Bâtiment : crise ouverte, cap introuvable
Ministres qui défilent, budget en suspens, arbitrages repoussés : en pleine crise du logement, le bâtiment démarre l’automne dans le brouillard. Auditionné au Sénat, le président de la Fédération française du bâtiment, Olivier Salleron, a dressé un tableau sombre : activité en recul, emplois détruits, rénovation au point mort… et aucune visibilité à l’horizon.

© Capture vidéo Sénat/ Audition d'Olivier Salleron, président de la Fédération française du bâtiment
Pour le secteur du bâtiment, la rentrée 2025 a comme un triste parfum de déjà-vu. Comme l’an dernier, cet automne s’ouvre sur une instabilité politique persistante. "À l’approche de l’examen du prochain budget, notre pays est de nouveau plongé dans la plus grande incertitude", déclare Dominique Estrosi-Sassonne, présidente de la commission des affaires économiques du Sénat, ce mercredi 8 octobre. "Or, chacun le sait ici, la relance de la construction et la lutte contre la crise du logement exigent des réformes fiscales, structurantes, et obligent à des choix budgétaires." Ce jour-là, la commission auditionne Olivier Salleron. "Je vais connaître, je crois, mon huitième ou neuvième ministre du Logement en cinq ans et demi", a ironisé le président de la Fédération française du bâtiment (FFB). Une instabilité et une absence de vision à long terme d’autant plus problématiques que le bâtiment est un secteur exigeant le temps long, où la concrétisation d'un projet peut prendre quatre à cinq ans.
Les chiffres témoignent de la gravité de la situation. Le secteur prévoit une baisse d'activité de 3,4% en volume pour 2025. Le président de la FFB a alerté sur les conséquences en termes d'emploi, indiquant que 65.000 salariés avaient déjà perdu leur emploi. Olivier Salleron prévoit une perte cumulée qui pourrait atteindre 120.000 à 130.000 équivalents temps plein d'ici 2026. Unique point positif : malgré le contexte, le BTP aurait battu un record l'an dernier en accueillant plus de 100.000 apprentis, prouvant l'attractivité des métiers.
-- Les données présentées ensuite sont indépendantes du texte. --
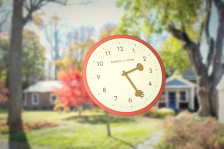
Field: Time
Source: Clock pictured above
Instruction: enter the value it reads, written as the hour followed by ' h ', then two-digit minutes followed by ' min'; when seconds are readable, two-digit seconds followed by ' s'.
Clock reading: 2 h 26 min
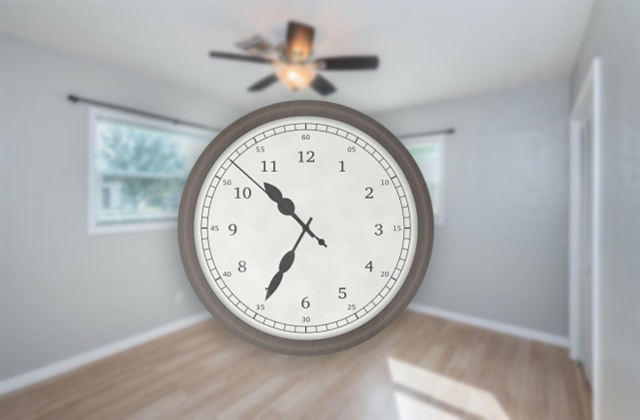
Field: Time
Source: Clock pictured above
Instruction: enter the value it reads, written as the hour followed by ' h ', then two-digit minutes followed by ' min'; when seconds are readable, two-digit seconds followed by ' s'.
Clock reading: 10 h 34 min 52 s
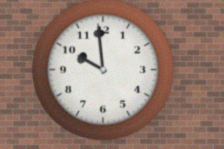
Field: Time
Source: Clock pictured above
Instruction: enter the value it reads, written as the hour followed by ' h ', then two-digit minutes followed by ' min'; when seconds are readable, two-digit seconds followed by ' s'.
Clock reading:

Le PTZ donne des ailes aux ménages
Sur le front du logement neuf, la FFB dénonce une chute historique de 60% de la construction depuis 2023. Un espoir est cependant apparu pour la maison individuelle, avec une "hausse de 40% des ventes depuis janvier 2025", un dynamisme attribué notamment à l'élargissement du prêt à taux zéro (PTZ) à la maison individuelle. "Ce fameux PTZ que vous avez voté - et je vous en remercie ! - sur l'ensemble du territoire et pour la maison individuelle a redonné l'envie, l'espoir et la possibilité de contracter des prêts, même à nos concitoyens modestes", a affirmé Olivier Salleron.
À l'inverse, le logement collectif et l'investissement locatif s’écroulent suite à l'épuisement du dispositif Pinel. Pour relancer la production locative, le président de la FFB a fortement soutenu la création d’un statut du bailleur privé (lire notre article) : "Sans incitation, il n’y a pas de solution", a-t-il estimé, partageant semble-t-il le point de vue Pascal Boulanger, président de la Fédération des promoteurs immobiliers, quelques semaines plus tôt (lire notre article).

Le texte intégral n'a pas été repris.